しかし物を拾ってもらっても、「ありがとう」が言えない。
ぶつかっても、「ごめん」が出てこない。
声が出るようになったら、絶対言いたいと、あのとき、毎日思っていたことを思い出します。
私立の中学に進学し、環境を変えることで自然と話せるようになりました。
大学の教育学の授業で、場面緘黙という言葉を知り、私はこれだったのだろうかと思いました。
場面緘黙とは、他の状況で話しているにもかかわらず、特定の社会的状況において、話すことが一貫してできない障害です。
私は症状は軽かったのかもしれません。
でも、なかには成人にしても治らない方や、体が動かなくなる方もいると聞きます。
大学のころ、不登校の子供向けのボランティアをしており、そこで場面緘黙の子供さんがおられる母親と出会いました。
私の過去を話すと、そのお母さんは「私の子供も麻央さん(私)みたいに声が出るようになるだろうか」と泣きながら話してくださいました。
当時は力になりたい一心で、「できると思います」と答えてました。
言葉が話せなかった3年間は、私にとってはものすごく暗く、深く、大事な時期として心に残っています。
大学卒業後も、いつかまた声が出なくなったらどうしようと、不安で仕方ありせんでした。
場面緘黙は当事者が言葉を発せないため、学問が進んでおらず、専門医が少ないこともわかりました。

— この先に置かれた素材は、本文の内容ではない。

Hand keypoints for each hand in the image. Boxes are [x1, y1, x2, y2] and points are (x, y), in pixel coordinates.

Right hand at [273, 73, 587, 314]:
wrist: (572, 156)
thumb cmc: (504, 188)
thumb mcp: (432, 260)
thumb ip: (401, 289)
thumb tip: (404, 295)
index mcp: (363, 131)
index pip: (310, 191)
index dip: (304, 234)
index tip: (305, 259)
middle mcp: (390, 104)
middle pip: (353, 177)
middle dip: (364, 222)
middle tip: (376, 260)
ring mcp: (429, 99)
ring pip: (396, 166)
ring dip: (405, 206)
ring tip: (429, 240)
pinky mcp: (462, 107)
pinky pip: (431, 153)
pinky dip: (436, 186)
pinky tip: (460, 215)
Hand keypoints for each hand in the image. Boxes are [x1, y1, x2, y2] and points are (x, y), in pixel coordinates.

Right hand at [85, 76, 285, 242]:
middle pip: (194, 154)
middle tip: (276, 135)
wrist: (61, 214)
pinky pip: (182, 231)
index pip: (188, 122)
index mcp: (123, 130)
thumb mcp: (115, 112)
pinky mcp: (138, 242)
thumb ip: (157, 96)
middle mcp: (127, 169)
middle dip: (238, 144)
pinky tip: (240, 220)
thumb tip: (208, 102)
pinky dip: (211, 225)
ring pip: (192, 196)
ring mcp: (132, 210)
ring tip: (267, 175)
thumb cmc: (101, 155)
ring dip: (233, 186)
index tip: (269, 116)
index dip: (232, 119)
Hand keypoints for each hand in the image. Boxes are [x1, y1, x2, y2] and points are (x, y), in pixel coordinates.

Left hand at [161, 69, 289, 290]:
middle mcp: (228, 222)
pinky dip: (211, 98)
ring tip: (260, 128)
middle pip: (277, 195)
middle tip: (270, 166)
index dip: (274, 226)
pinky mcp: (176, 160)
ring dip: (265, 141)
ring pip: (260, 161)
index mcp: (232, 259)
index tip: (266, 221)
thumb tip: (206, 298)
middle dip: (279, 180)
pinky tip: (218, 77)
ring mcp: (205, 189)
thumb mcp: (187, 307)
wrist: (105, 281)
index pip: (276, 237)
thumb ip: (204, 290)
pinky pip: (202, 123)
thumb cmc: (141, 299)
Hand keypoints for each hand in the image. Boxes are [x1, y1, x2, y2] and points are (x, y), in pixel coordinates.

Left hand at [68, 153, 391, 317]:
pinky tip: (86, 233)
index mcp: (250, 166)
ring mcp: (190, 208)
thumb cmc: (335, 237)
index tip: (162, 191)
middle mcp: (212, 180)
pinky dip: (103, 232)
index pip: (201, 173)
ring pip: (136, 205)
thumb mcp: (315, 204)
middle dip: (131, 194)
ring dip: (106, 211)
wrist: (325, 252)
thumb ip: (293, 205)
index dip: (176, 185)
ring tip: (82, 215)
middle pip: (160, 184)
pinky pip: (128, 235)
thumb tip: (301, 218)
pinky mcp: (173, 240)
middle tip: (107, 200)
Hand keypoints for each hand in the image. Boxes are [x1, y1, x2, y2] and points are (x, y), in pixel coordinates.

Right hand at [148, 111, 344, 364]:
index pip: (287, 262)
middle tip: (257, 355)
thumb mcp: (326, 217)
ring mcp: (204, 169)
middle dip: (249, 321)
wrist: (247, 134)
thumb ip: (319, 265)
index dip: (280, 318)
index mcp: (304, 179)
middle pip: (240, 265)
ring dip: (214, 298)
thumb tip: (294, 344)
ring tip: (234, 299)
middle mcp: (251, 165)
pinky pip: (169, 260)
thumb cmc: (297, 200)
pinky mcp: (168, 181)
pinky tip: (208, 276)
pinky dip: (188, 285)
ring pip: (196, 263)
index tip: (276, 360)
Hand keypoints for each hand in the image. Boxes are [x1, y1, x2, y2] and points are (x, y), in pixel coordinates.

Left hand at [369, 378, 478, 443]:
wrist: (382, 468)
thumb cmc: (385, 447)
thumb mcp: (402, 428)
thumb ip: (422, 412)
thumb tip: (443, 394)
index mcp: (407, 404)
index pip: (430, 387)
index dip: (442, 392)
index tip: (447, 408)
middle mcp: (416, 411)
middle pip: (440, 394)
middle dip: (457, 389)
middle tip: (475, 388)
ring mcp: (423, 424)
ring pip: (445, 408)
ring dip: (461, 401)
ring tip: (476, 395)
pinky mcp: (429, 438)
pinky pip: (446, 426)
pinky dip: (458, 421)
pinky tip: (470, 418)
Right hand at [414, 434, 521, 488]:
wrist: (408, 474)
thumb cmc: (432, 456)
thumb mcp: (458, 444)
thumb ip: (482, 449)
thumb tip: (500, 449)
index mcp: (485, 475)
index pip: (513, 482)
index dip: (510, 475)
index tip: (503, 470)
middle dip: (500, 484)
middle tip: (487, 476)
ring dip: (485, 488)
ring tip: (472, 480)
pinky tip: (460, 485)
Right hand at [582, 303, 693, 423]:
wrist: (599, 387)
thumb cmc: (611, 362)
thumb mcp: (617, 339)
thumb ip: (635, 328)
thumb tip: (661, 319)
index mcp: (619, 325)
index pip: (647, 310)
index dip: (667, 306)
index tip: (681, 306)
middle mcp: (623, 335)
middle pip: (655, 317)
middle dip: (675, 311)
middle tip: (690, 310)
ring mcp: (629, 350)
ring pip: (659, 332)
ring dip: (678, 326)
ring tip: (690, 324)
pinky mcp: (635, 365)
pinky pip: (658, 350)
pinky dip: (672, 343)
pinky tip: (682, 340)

私は場面緘黙を広めたいと思い、新聞社で記者をして、場面緘黙の特集を組もうと思いました。
ありがたいことに新聞社で契約記者になることはできたのですが、
思いが強すぎて、または自分の過去を他人に知られるのが怖くて、
4年間記者の仕事をしたのですが、結局書くことはできませんでした。
結婚して仕事を辞めましたが、
子どもが療育に行っていることもあり、なにか役に立ちたいと考えています。
私はなんの取柄も資格もないですが、唯一書くことは好きです。
ブログを通して、何か発信できればうれしいなと思っています。